Militante drohen mit Vergeltung

Ein Hamas-Sprecher sagte, das palästinensische Volk wisse, wie es auf das »Verbrechen« der gezielten Tötung der Dschihad-Mitglieder zu reagieren und »die Besatzungsmacht anzugreifen« habe. Ein Dschihad-Sprecher teilte mit, Israel habe »alle Initiativen der Vermittler ignoriert«. Man werde den Tod der drei Führungsmitglieder rächen.

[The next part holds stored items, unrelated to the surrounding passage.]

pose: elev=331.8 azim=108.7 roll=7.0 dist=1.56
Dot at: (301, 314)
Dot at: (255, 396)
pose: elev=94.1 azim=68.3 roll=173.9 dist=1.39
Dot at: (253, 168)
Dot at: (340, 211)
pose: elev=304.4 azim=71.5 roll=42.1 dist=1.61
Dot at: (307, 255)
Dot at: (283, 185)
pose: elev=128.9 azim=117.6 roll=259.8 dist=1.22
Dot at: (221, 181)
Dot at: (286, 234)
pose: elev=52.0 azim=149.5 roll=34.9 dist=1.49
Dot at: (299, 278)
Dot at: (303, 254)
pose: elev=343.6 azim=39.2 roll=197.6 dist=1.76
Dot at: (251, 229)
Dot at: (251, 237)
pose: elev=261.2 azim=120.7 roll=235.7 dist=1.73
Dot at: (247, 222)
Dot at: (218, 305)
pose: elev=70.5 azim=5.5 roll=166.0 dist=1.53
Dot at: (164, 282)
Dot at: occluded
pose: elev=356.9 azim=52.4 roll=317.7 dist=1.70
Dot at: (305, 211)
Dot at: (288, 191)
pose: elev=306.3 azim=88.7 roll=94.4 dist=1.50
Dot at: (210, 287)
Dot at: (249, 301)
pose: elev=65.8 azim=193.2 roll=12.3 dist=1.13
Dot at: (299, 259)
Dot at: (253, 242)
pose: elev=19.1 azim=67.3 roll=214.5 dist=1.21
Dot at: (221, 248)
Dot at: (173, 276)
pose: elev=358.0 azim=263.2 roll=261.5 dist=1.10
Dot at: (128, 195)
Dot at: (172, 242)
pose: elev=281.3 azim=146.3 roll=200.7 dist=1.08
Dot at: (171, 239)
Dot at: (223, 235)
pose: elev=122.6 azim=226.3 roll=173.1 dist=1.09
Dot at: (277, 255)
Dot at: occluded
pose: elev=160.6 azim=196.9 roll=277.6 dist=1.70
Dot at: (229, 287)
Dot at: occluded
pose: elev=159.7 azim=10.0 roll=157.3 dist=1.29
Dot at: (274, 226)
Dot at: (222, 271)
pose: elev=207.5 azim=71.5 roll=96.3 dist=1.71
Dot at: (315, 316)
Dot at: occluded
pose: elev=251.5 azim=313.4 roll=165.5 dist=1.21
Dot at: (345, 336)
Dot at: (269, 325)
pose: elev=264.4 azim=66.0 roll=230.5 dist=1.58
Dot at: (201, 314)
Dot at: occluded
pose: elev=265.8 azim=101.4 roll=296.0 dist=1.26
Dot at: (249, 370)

Israel hat in der Vergangenheit bereits mehrfach Dschihad-Anführer im Gazastreifen gezielt getötet. Im August vergangenen Jahres kam etwa Militärchef Chalid Mansur bei einem Luftangriff Israels ums Leben. Dabei wurden zwei weitere Dschihad-Mitglieder getötet. Damals kam es zu massiven Raketenangriffen aus dem Palästinensergebiet und weiteren israelischen Luftangriffen. Nach drei Tagen trat dann eine von Ägypten vermittelte Waffenruhe in Kraft.

Im Gazastreifen leben mehr als zwei Millionen Menschen unter sehr schlechten Bedingungen. Die Hamas hatte in dem palästinensischen Gebiet 2007 gewaltsam die Macht an sich gerissen. Israel verschärfte daraufhin eine Blockade des Küstengebiets, die von Ägypten mitgetragen wird.

Die Hamas und der Islamische Dschihad werden von den USA, der EU und Israel als Terrororganisationen eingestuft. Beide Gruppierungen haben sich die Zerstörung Israels auf die Fahne geschrieben. Der Islamische Dschihad gilt allerdings als noch radikaler als die Hamas. Nach Angaben des »CIA World Factbook« wird die Anzahl der Dschihad-Kämpfer auf zwischen 1000 und mehreren Tausend geschätzt. Die Hamas gilt als militärisch deutlich stärker, die Zahl der Kämpfer wird den Angaben zufolge auf 25 000 geschätzt. Anders als die Hamas hat der Islamische Dschihad kein Interesse an einer Regierungsbeteiligung, sondern konzentriert sich auf den bewaffneten Widerstand gegen Israel.